On February 5th, 2010, Microsoft announced that it was putting an end to Xbox Live support for the original Xbox in April later that year. This was disappointing news for many players at the time, meaning they could no longer access Xbox Live 1.0 specific features like matchmaking, leaderboards, and friends lists, or play any of the original Xbox games online.
Fans have come out with some impressive workarounds over the last decade, such as the application XLink Kai, but these all lack the bells and whistles of the original service. Another group of players, however, has recently been testing a new drop-in replacement called Insignia, which is much closer to the real thing. And it seems to be pretty impressive, as noted by the YouTuber Modern Vintage Gamer, who was able to try out the service for himself.
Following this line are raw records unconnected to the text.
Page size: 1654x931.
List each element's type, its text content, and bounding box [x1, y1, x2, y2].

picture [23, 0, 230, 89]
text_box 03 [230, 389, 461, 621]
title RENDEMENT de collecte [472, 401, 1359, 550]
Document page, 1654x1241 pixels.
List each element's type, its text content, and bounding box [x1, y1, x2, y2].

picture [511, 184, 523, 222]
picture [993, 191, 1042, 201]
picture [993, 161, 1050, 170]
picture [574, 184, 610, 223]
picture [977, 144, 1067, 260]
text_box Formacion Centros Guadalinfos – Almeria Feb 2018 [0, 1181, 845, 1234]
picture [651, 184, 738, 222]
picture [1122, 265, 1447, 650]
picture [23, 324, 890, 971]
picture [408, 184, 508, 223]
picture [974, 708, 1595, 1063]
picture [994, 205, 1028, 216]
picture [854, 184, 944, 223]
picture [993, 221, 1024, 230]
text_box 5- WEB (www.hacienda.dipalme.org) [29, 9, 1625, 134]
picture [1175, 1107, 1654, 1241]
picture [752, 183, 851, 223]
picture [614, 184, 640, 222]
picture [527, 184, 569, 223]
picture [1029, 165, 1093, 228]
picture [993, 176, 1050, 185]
In a recent video, Modern Vintage Gamer explained his experiences in a closed alpha test for the service. This test required him to use a modded Xbox that extracted three pieces of information from his machine: the machine key, the HDD key, and the online key. This is something that he explains is not possible on basic retail machines, but that Insignia is currently working on a fix for, with the intention to provide a save game exploit that will automatically register your retail system for the replacement.
According to Modern Vintage Gamer, once he got everything up and running, he got some really "great results" for a majority of games, with some "sketchy" matchmaking here and there. The full list of games that were available for this playtest can be found below. These are the games that will be available at the launch of Insignia:
- Crimson Skies, and its Live-enabled demo.
- Dead or Alive Ultimate
- MechAssault, and its Live-enabled demo.
- Midtown Madness 3
- MotoGP: Online Demo
- Phantasy Star Online: Episode I & II
- Star Wars Jedi Academy
- Street Fighter Anniversary Collection
- Unreal Championship
- Whacked! (and it's XBL Starter Kit Demo)
- Xbox Live Arcade
In addition to Modern Vintage Gamer, the video game historian and archivist Andrew Borman was also in the closed playtest and uploaded a live stream of his own experiences, which you can watch here. There's currently no ETA on when this service will become more widely available, but we're excited to dig into it ourselves and see what other games will eventually make it onto the service.